Searching the material below, find each line that includes the word "worn", and copy it.

::: Records for the task :::

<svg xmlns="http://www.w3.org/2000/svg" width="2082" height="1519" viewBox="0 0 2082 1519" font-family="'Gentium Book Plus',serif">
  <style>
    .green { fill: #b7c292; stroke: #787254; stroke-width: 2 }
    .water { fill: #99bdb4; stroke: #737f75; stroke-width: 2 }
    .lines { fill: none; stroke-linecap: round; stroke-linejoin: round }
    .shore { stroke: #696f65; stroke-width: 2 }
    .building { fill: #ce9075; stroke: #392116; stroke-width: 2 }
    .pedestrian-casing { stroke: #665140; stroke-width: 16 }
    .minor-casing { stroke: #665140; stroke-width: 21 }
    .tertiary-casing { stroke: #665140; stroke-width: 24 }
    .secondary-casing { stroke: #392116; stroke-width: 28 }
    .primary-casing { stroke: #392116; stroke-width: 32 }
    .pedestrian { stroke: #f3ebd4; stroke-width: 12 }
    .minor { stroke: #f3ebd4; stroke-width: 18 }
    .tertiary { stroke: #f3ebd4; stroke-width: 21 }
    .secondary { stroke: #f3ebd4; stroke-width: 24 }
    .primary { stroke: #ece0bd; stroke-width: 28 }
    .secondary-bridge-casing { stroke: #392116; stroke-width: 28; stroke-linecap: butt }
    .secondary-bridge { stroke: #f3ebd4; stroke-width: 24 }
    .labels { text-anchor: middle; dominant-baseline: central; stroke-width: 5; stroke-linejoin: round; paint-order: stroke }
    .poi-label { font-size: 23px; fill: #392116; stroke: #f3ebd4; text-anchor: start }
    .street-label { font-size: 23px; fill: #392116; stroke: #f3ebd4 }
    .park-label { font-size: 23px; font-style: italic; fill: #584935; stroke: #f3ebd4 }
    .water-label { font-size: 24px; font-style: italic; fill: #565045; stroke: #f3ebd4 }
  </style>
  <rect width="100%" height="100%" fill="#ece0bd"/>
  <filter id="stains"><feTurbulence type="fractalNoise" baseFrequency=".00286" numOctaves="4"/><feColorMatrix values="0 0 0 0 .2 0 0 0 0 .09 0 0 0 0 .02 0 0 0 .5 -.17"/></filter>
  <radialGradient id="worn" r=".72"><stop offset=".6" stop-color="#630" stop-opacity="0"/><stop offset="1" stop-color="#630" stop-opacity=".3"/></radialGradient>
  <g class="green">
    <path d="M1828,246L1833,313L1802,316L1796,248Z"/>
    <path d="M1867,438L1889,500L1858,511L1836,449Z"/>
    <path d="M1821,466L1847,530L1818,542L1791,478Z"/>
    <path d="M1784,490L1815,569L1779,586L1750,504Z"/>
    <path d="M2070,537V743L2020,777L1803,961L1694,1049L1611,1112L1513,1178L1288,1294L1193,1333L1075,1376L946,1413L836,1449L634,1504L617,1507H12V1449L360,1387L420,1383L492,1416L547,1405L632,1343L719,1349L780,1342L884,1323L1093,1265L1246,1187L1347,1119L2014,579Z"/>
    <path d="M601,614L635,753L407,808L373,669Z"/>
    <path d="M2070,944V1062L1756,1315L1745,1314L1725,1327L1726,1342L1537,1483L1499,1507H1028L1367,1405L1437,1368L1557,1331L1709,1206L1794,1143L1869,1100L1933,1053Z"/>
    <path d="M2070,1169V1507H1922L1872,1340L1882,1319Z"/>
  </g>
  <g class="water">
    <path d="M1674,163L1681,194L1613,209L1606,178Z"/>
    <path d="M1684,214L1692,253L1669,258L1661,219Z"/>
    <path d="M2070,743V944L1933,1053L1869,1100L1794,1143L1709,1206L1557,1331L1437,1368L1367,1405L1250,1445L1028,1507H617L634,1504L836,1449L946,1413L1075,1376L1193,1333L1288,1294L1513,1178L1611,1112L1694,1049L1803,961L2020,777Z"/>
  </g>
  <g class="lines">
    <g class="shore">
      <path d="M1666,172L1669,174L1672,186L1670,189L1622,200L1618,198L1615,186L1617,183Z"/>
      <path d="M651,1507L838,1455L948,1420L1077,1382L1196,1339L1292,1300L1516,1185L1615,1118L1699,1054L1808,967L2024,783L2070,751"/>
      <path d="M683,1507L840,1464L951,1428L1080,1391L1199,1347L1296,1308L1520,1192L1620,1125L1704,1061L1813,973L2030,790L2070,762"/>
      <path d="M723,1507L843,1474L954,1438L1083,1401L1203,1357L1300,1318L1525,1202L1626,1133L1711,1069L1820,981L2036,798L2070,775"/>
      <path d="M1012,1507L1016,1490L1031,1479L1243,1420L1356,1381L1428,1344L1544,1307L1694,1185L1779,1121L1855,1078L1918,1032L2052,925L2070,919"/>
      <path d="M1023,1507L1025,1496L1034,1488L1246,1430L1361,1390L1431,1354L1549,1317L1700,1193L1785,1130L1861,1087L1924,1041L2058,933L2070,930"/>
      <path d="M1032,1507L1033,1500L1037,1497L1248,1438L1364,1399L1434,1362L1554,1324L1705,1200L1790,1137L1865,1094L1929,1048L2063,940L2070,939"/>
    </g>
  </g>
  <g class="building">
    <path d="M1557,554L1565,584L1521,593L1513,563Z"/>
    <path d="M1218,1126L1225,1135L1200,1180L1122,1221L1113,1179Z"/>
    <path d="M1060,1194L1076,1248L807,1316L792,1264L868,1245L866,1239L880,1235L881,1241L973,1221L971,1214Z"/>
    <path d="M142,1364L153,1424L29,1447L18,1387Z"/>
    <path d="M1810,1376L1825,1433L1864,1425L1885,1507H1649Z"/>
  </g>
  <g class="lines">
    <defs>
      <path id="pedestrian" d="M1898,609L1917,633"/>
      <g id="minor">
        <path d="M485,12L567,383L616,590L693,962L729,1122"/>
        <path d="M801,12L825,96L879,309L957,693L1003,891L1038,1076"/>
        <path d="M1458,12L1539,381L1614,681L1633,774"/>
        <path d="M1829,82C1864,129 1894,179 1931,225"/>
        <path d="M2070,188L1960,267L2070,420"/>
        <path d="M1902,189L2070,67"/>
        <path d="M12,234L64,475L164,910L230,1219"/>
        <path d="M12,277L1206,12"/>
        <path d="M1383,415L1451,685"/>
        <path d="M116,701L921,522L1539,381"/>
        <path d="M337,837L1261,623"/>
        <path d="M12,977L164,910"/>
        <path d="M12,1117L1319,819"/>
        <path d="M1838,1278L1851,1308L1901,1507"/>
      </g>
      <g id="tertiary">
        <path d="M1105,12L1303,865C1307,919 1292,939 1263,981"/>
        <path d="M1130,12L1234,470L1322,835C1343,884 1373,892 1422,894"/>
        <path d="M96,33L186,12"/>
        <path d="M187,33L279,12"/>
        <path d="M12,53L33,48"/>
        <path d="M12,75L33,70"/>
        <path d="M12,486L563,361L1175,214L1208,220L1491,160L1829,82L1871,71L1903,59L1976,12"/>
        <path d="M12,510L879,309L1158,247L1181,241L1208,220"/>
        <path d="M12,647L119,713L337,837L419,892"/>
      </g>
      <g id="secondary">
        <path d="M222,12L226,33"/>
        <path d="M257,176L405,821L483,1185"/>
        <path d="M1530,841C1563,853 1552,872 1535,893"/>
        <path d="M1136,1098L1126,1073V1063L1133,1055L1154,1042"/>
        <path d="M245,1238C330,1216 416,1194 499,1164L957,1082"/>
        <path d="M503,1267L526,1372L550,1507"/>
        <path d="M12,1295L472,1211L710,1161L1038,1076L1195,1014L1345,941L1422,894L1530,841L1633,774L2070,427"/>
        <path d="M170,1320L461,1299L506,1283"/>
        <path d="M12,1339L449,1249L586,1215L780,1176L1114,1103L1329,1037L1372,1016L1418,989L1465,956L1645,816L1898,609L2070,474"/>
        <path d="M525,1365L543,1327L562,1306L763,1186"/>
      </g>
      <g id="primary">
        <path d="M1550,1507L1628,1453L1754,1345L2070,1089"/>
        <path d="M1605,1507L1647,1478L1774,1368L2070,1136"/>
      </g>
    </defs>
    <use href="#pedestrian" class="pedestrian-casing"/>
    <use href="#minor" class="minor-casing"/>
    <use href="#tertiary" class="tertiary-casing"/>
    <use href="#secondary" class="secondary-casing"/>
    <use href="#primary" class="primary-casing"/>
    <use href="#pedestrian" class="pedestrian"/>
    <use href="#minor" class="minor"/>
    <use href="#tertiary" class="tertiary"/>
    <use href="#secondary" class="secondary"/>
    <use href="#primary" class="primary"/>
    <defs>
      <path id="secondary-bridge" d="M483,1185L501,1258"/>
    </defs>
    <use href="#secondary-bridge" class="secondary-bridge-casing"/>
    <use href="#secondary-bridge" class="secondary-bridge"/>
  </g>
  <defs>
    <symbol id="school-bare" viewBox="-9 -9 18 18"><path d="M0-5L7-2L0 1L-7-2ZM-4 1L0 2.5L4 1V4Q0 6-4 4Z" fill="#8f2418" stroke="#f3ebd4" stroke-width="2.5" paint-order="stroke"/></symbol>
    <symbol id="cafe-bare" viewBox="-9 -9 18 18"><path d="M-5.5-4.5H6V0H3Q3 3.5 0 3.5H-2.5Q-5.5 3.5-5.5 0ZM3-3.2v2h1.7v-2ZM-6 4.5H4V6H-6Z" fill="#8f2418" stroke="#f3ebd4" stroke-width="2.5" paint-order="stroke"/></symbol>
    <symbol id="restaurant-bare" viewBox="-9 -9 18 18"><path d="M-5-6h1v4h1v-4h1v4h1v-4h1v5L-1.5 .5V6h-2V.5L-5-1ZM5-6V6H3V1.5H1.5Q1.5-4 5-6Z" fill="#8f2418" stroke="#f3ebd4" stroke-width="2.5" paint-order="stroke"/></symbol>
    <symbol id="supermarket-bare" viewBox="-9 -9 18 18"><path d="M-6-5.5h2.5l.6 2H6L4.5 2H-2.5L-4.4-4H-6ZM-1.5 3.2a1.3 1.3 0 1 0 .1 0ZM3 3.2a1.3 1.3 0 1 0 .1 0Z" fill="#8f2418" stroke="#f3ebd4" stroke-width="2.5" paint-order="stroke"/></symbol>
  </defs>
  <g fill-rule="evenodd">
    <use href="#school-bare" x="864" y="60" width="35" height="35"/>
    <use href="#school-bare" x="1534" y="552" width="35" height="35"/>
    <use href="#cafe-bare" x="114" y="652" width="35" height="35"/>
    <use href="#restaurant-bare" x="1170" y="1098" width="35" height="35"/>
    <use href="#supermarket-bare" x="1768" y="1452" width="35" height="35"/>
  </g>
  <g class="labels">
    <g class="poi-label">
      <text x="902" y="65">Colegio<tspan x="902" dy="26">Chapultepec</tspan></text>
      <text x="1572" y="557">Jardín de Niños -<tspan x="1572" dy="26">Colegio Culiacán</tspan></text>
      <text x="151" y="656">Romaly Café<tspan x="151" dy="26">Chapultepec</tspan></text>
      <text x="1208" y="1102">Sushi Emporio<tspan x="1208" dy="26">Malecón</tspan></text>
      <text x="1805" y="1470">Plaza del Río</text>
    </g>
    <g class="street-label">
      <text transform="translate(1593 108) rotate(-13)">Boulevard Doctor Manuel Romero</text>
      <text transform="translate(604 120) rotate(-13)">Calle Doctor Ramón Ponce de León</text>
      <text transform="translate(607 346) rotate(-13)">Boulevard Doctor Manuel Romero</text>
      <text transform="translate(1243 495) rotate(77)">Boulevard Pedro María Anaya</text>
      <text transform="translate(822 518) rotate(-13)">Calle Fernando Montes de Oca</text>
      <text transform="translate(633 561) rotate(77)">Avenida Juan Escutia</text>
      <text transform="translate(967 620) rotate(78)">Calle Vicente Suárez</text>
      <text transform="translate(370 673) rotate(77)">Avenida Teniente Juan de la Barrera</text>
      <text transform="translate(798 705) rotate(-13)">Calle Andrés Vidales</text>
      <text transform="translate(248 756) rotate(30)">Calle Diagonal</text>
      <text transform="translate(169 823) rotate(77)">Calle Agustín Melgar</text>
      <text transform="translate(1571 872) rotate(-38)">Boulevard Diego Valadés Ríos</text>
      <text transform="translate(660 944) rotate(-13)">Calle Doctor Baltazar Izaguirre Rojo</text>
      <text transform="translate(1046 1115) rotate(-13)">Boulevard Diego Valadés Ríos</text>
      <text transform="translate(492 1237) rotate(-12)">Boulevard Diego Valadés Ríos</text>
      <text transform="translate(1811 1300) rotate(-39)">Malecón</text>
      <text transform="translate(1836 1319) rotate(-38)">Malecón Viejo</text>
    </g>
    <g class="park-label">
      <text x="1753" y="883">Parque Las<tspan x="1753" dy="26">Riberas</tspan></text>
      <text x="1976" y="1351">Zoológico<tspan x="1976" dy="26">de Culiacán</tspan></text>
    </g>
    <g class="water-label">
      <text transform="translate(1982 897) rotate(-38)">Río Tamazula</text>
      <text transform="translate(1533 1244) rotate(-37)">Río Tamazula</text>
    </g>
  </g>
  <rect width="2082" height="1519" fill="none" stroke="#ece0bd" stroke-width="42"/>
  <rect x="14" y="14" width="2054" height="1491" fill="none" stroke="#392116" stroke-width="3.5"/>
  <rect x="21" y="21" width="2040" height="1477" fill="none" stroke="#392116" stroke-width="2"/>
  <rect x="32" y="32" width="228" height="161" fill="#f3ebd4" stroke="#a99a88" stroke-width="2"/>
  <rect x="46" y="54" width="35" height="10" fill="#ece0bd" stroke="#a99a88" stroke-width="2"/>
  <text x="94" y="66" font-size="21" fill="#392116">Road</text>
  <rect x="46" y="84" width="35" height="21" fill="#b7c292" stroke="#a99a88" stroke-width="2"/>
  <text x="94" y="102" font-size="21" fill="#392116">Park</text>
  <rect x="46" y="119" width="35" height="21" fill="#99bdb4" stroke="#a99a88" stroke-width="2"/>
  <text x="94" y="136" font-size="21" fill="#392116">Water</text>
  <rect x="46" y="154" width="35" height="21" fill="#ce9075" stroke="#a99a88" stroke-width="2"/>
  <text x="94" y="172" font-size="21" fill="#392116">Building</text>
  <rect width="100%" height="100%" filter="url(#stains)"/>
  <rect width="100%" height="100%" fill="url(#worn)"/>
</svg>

:::

# Solution to this exercise
  <radialGradient id="worn" r=".72"><stop offset=".6" stop-color="#630" stop-opacity="0"/><stop offset="1" stop-color="#630" stop-opacity=".3"/></radialGradient>
  <rect width="100%" height="100%" fill="url(#worn)"/>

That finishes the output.